Effect of osmolytes on rGrnB conformation. (A) Far UV CD spectra of rGrnB measured in the presence of increasing concentrations of TFE. (Inset) The difference in the ellipticities between 208 and 222 nm (helix) for each TFE concentration plotted against the concentration of TFE. The data were fitted with Boltzman's sigmoidal equation to obtain a melting concentration of 16 ± 5% TFE. (B) Far UV CD spectra of rGrnB in the presence of increasing concentrations of trimethylamine N-oxide (TMAO).

Fig. 5

Dimerization of rGrnB. (A) Molecular size distribution of rGrnB at 100 μM obtained by sedimentation velocity indicates a predominant dimer (MW 13.1 kDa). (Inset) Native PAGE analysis of rGrnB at 100 μM run on a 14% gel indicates a diffuse dimeric band corresponding to ∼13 kDa, based on the Aβ sample electrophoresed in parallel for which monomer (M: 4.5 kDa), dimer (D: 9.0 kDa) and trimer (T: 13.5 kDa) are observed. (B, D) rGrnB (closed circle) concentration-dependent ANS binding and intrinsic tryptophan fluorescence, respectively.
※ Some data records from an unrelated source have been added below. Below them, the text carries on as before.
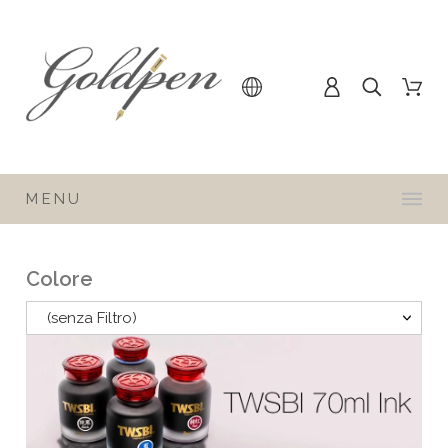
MENU
Colore
(senza Filtro)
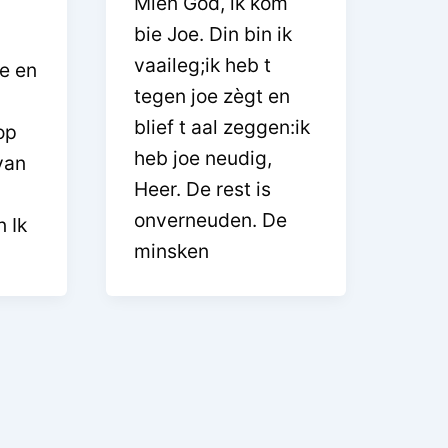
Mien God, ik kom
bie Joe. Din bin ik
vaaileg;ik heb t
e en
tegen joe zègt en
blief t aal zeggen:ik
op
heb joe neudig,
van
Heer. De rest is
onverneuden. De
 Ik
minsken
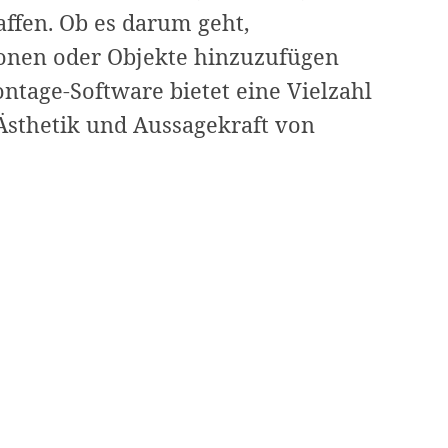
affen. Ob es darum geht,
onen oder Objekte hinzuzufügen
ntage-Software bietet eine Vielzahl
 Ästhetik und Aussagekraft von
e-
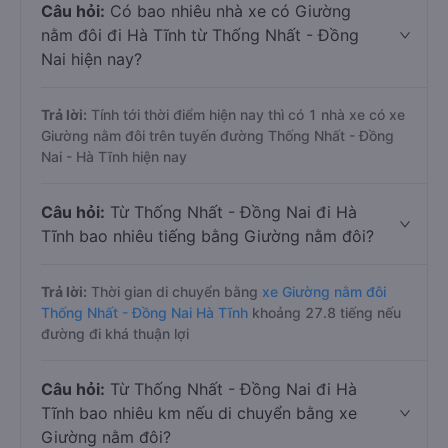
Câu hỏi:
Có bao nhiêu nhà xe có Giường
nằm đôi đi Hà Tĩnh từ Thống Nhất - Đồng
Nai hiện nay?
Trả lời:
Tính tới thời điểm hiện nay thì có 1 nhà xe có xe
Giường nằm đôi trên tuyến đường Thống Nhất - Đồng
Nai - Hà Tĩnh hiện nay
Câu hỏi:
Từ Thống Nhất - Đồng Nai đi Hà
Tĩnh bao nhiêu tiếng bằng Giường nằm đôi?
Trả lời:
Thời gian di chuyển bằng
xe Giường nằm đôi
Thống Nhất - Đồng Nai Hà Tĩnh
khoảng 27.8 tiếng nếu
đường đi khá thuận lợi
Câu hỏi:
Từ Thống Nhất - Đồng Nai đi Hà
Tĩnh bao nhiêu km nếu di chuyển bằng xe
Giường nằm đôi?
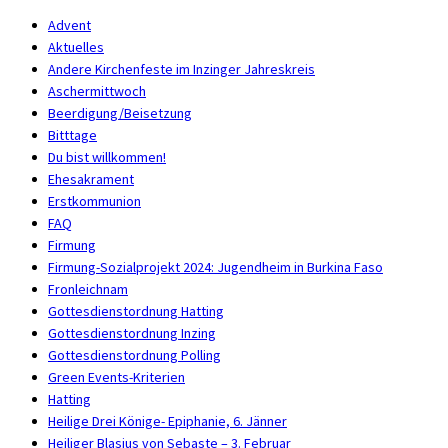
Advent
Aktuelles
Andere Kirchenfeste im Inzinger Jahreskreis
Aschermittwoch
Beerdigung/Beisetzung
Bitttage
Du bist willkommen!
Ehesakrament
Erstkommunion
FAQ
Firmung
Firmung-Sozialprojekt 2024: Jugendheim in Burkina Faso
Fronleichnam
Gottesdienstordnung Hatting
Gottesdienstordnung Inzing
Gottesdienstordnung Polling
Green Events-Kriterien
Hatting
Heilige Drei Könige- Epiphanie, 6. Jänner
Heiliger Blasius von Sebaste – 3. Februar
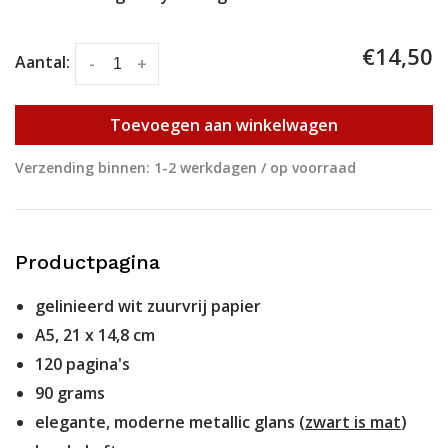
€14,50
Aantal:
-
+
Toevoegen aan winkelwagen
Verzending binnen: 1-2 werkdagen / op voorraad
Productpagina
gelinieerd wit zuurvrij papier
A5, 21 x 14,8 cm
120 pagina's
90 grams
elegante, moderne metallic glans (
zwart is mat
)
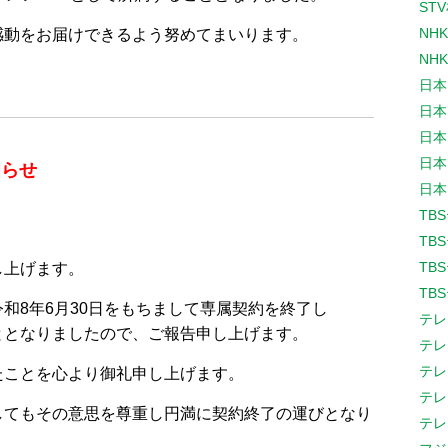
ST
NH
感動をお届けできるよう努めてまいります。
NH
日本
日本
日本
日本
知らせ
日本
TB
TB
TB
し上げます。
TB
和8年6月30日をもちまして専属契約を終了し
テレ
ととなりましたので、ご報告申し上げます。
テレ
テレ
たことを心より御礼申し上げます。
テレ
してもその意思を尊重し円満に契約終了の運びとなり
テレ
The normalized fluorescence was plotted against protein concentration, and data were fitted (solid line) to a monomer–dimer model as described in Supplementary data. Bovine serum albumin (BSA) (open circle) was used as a negative control. (Inset) (B) Representative normalized ANS fluorescence scans of 25 and 1 μM rGrnB. (C) Representative normalized tryptophan fluorescence scans of 25 and 1 μM rGrnB. E, Normalized Stern-Volmer plots for 10 μM (closed circle) and 100 μM (open circle) rGrnB using acrylamide as the quenching agent.

Fig. 6

Effect of rGrnB on NF-κB activation in SH-SY5Y cells. SH-SY5Y cells were incubated alone (control, A–C) or in the presence of 0.02 (D–F), 0.2 (G–I), 0.5 (J–L), 0.8 (not shown), 1 (not shown), or 2 μM (M–O) rGrnB. Immunofluorescence staining was performed for the activated form of NF-κB in conjunction with nuclear DAPI staining. Scale bars = 50 μm. Inserts located in top left corners represent ×1.5 magnification. (P) Activated NF-κB staining intensity per cell was analyzed using a custom MATLAB routine as described in the Experimental procedures. Results are reported relative to the control. Error bars indicate SEM, n = 3–4. *P < 0.05, relative to the control.